● TASK PROMPT
Word for word and without images, transcribe all of the records.

● GIVEN DATA
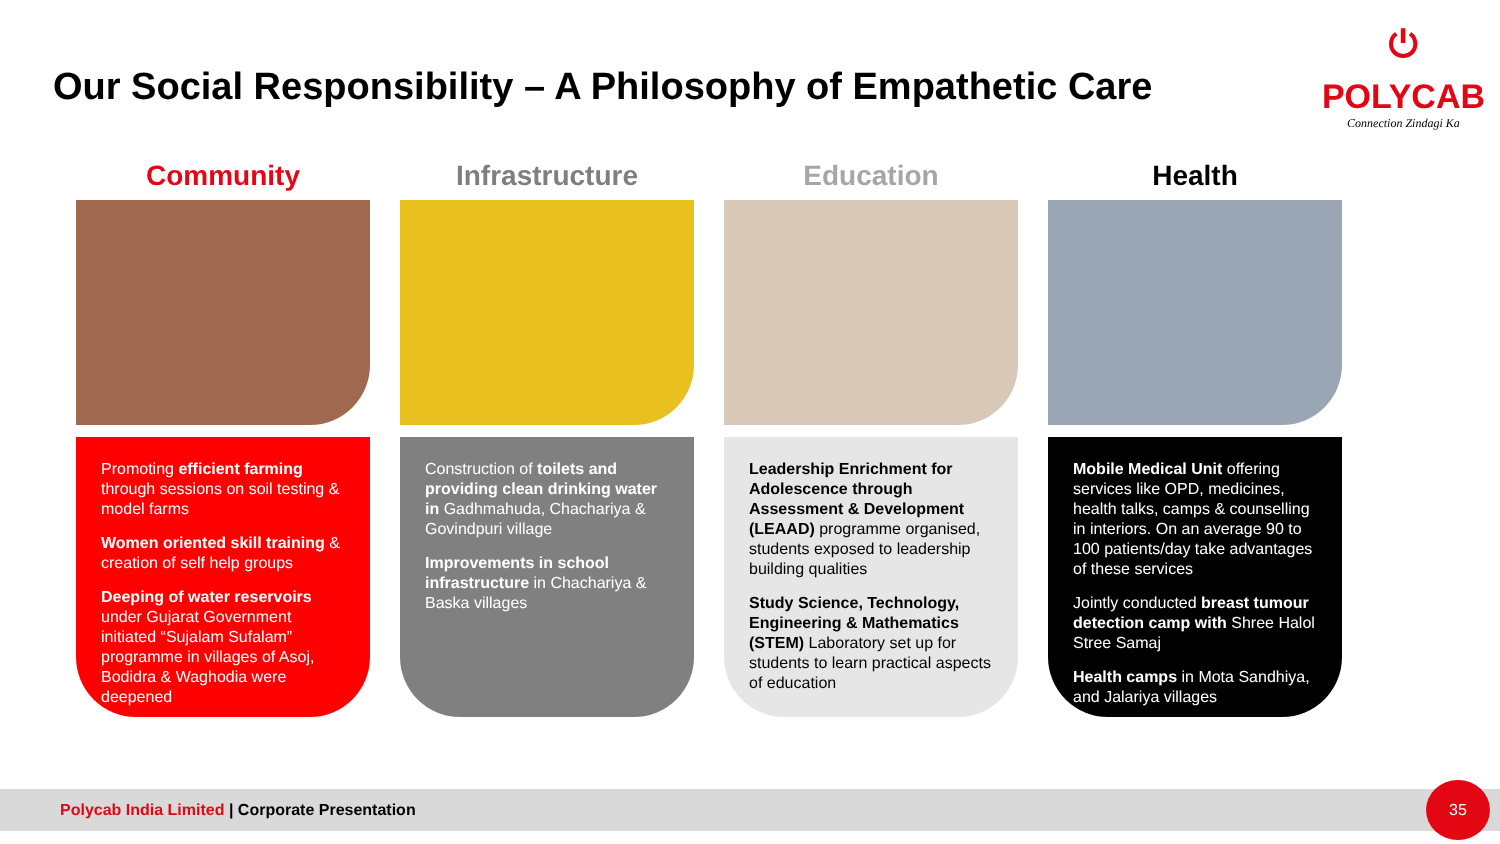Our Social Responsibility – A Philosophy of Empathetic Care
⏻
POLYCAB
Connection Zindagi Ka
Community
Promoting efficient farming through sessions on soil testing & model farms
Women oriented skill training & creation of self help groups
Deeping of water reservoirs under Gujarat Government initiated “Sujalam Sufalam” programme in villages of Asoj, Bodidra & Waghodia were deepened
Infrastructure
Construction of toilets and providing clean drinking water in Gadhmahuda, Chachariya & Govindpuri village
Improvements in school infrastructure in Chachariya & Baska villages
Education
Leadership Enrichment for Adolescence through Assessment & Development (LEAAD) programme organised, students exposed to leadership building qualities
Study Science, Technology, Engineering & Mathematics (STEM) Laboratory set up for students to learn practical aspects of education
Health
Mobile Medical Unit offering services like OPD, medicines, health talks, camps & counselling in interiors. On an average 90 to 100 patients/day take advantages of these services
Jointly conducted breast tumour detection camp with Shree Halol Stree Samaj
Health camps in Mota Sandhiya, and Jalariya villages
Polycab India Limited | Corporate Presentation 35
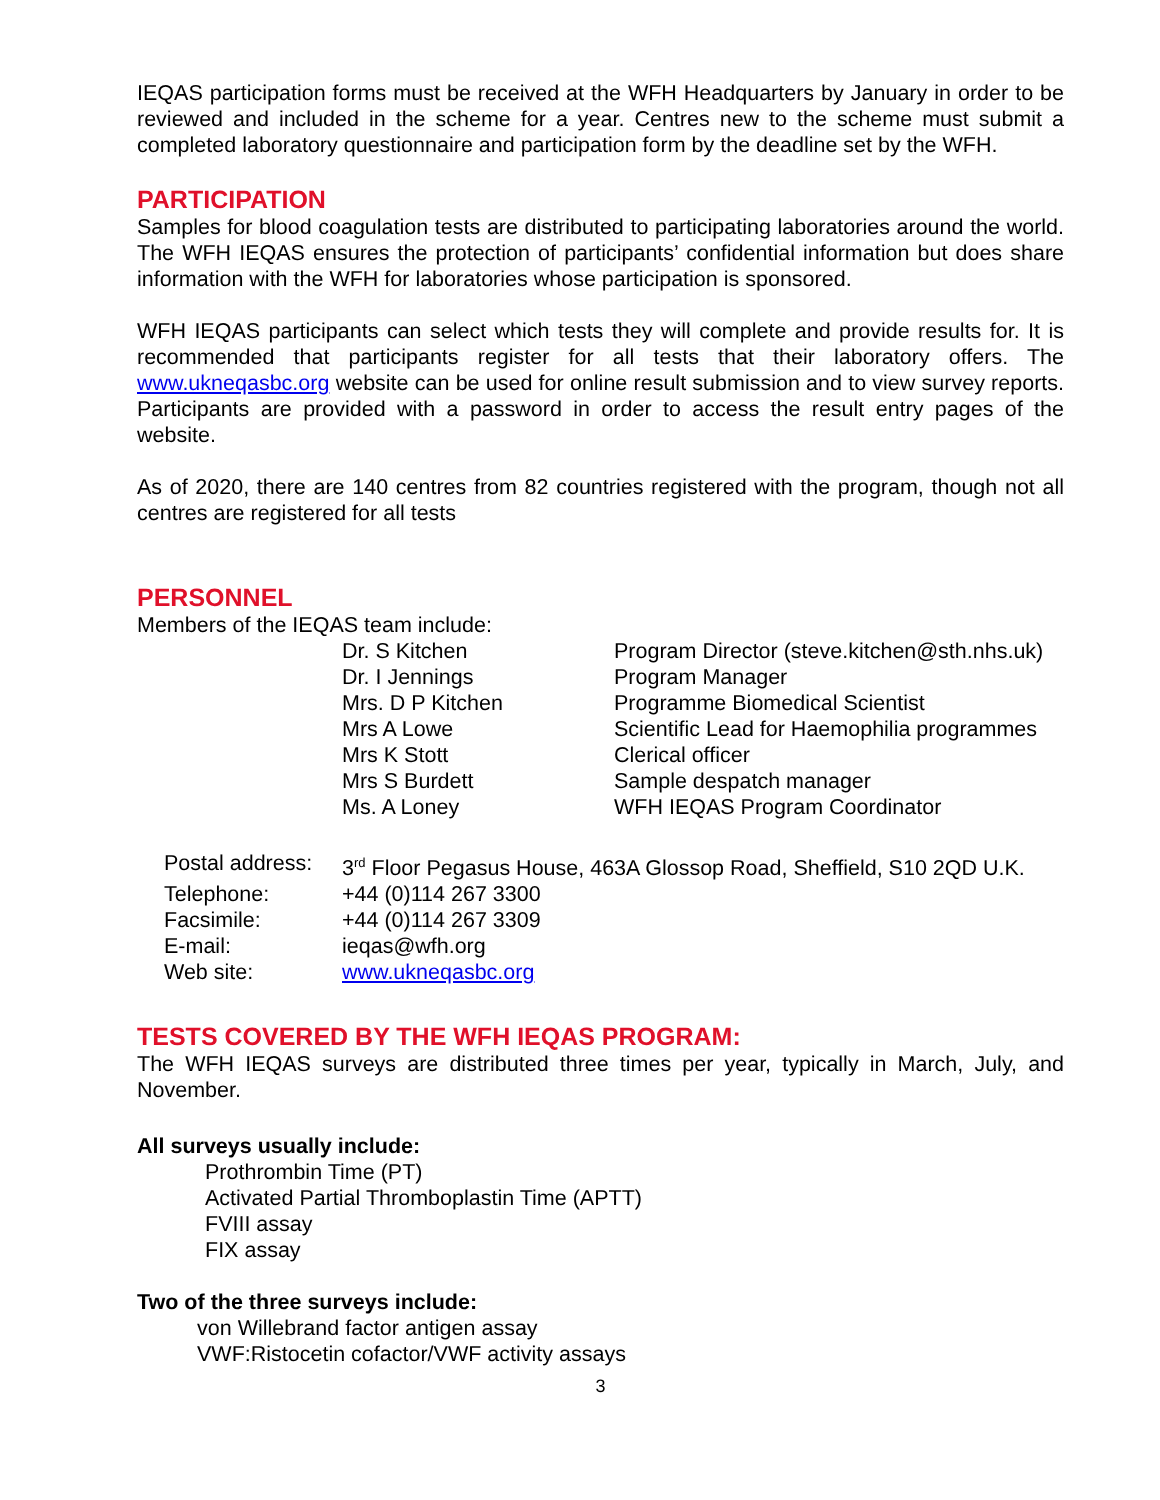IEQAS participation forms must be received at the WFH Headquarters by January in order to be reviewed and included in the scheme for a year. Centres new to the scheme must submit a completed laboratory questionnaire and participation form by the deadline set by the WFH.
PARTICIPATION
Samples for blood coagulation tests are distributed to participating laboratories around the world. The WFH IEQAS ensures the protection of participants’ confidential information but does share information with the WFH for laboratories whose participation is sponsored.
WFH IEQAS participants can select which tests they will complete and provide results for. It is recommended that participants register for all tests that their laboratory offers. The www.ukneqasbc.org website can be used for online result submission and to view survey reports. Participants are provided with a password in order to access the result entry pages of the website.
As of 2020, there are 140 centres from 82 countries registered with the program, though not all centres are registered for all tests
PERSONNEL
Members of the IEQAS team include:
| Dr. S Kitchen | Program Director (steve.kitchen@sth.nhs.uk) |
| Dr. I Jennings | Program Manager |
| Mrs. D P Kitchen | Programme Biomedical Scientist |
| Mrs A Lowe | Scientific Lead for Haemophilia programmes |
| Mrs K Stott | Clerical officer |
| Mrs S Burdett | Sample despatch manager |
| Ms. A Loney | WFH IEQAS Program Coordinator |
| Postal address: | 3<sup>rd</sup> Floor Pegasus House, 463A Glossop Road, Sheffield, S10 2QD U.K. |
| Telephone: | +44 (0)114 267 3300 |
| Facsimile: | +44 (0)114 267 3309 |
| E-mail: | ieqas@wfh.org |
| Web site: | www.ukneqasbc.org |
TESTS COVERED BY THE WFH IEQAS PROGRAM:
The WFH IEQAS surveys are distributed three times per year, typically in March, July, and November.
All surveys usually include:
Prothrombin Time (PT)
Activated Partial Thromboplastin Time (APTT)
FVIII assay
FIX assay
Two of the three surveys include:
von Willebrand factor antigen assay
VWF:Ristocetin cofactor/VWF activity assays
3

● OUTPUT OF THE TASK
Our Social Responsibility – A Philosophy of Empathetic Care
⏻
POLYCAB
Connection Zindagi Ka
Community
Promoting efficient farming through sessions on soil testing & model farms
Women oriented skill training & creation of self help groups
Deeping of water reservoirs under Gujarat Government initiated “Sujalam Sufalam” programme in villages of Asoj, Bodidra & Waghodia were deepened
Infrastructure
Construction of toilets and providing clean drinking water in Gadhmahuda, Chachariya & Govindpuri village
Improvements in school infrastructure in Chachariya & Baska villages
Education
Leadership Enrichment for Adolescence through Assessment & Development (LEAAD) programme organised, students exposed to leadership building qualities
Study Science, Technology, Engineering & Mathematics (STEM) Laboratory set up for students to learn practical aspects of education
Health
Mobile Medical Unit offering services like OPD, medicines, health talks, camps & counselling in interiors. On an average 90 to 100 patients/day take advantages of these services
Jointly conducted breast tumour detection camp with Shree Halol Stree Samaj
Health camps in Mota Sandhiya, and Jalariya villages
Polycab India Limited | Corporate Presentation 35
IEQAS participation forms must be received at the WFH Headquarters by January in order to be reviewed and included in the scheme for a year. Centres new to the scheme must submit a completed laboratory questionnaire and participation form by the deadline set by the WFH.
PARTICIPATION
Samples for blood coagulation tests are distributed to participating laboratories around the world. The WFH IEQAS ensures the protection of participants’ confidential information but does share information with the WFH for laboratories whose participation is sponsored.
WFH IEQAS participants can select which tests they will complete and provide results for. It is recommended that participants register for all tests that their laboratory offers. The www.ukneqasbc.org website can be used for online result submission and to view survey reports. Participants are provided with a password in order to access the result entry pages of the website.
As of 2020, there are 140 centres from 82 countries registered with the program, though not all centres are registered for all tests
PERSONNEL
Members of the IEQAS team include:
| Dr. S Kitchen | Program Director (steve.kitchen@sth.nhs.uk) |
| Dr. I Jennings | Program Manager |
| Mrs. D P Kitchen | Programme Biomedical Scientist |
| Mrs A Lowe | Scientific Lead for Haemophilia programmes |
| Mrs K Stott | Clerical officer |
| Mrs S Burdett | Sample despatch manager |
| Ms. A Loney | WFH IEQAS Program Coordinator |
| Postal address: | 3<sup>rd</sup> Floor Pegasus House, 463A Glossop Road, Sheffield, S10 2QD U.K. |
| Telephone: | +44 (0)114 267 3300 |
| Facsimile: | +44 (0)114 267 3309 |
| E-mail: | ieqas@wfh.org |
| Web site: | www.ukneqasbc.org |
TESTS COVERED BY THE WFH IEQAS PROGRAM:
The WFH IEQAS surveys are distributed three times per year, typically in March, July, and November.
All surveys usually include:
Prothrombin Time (PT)
Activated Partial Thromboplastin Time (APTT)
FVIII assay
FIX assay
Two of the three surveys include:
von Willebrand factor antigen assay
VWF:Ristocetin cofactor/VWF activity assays
3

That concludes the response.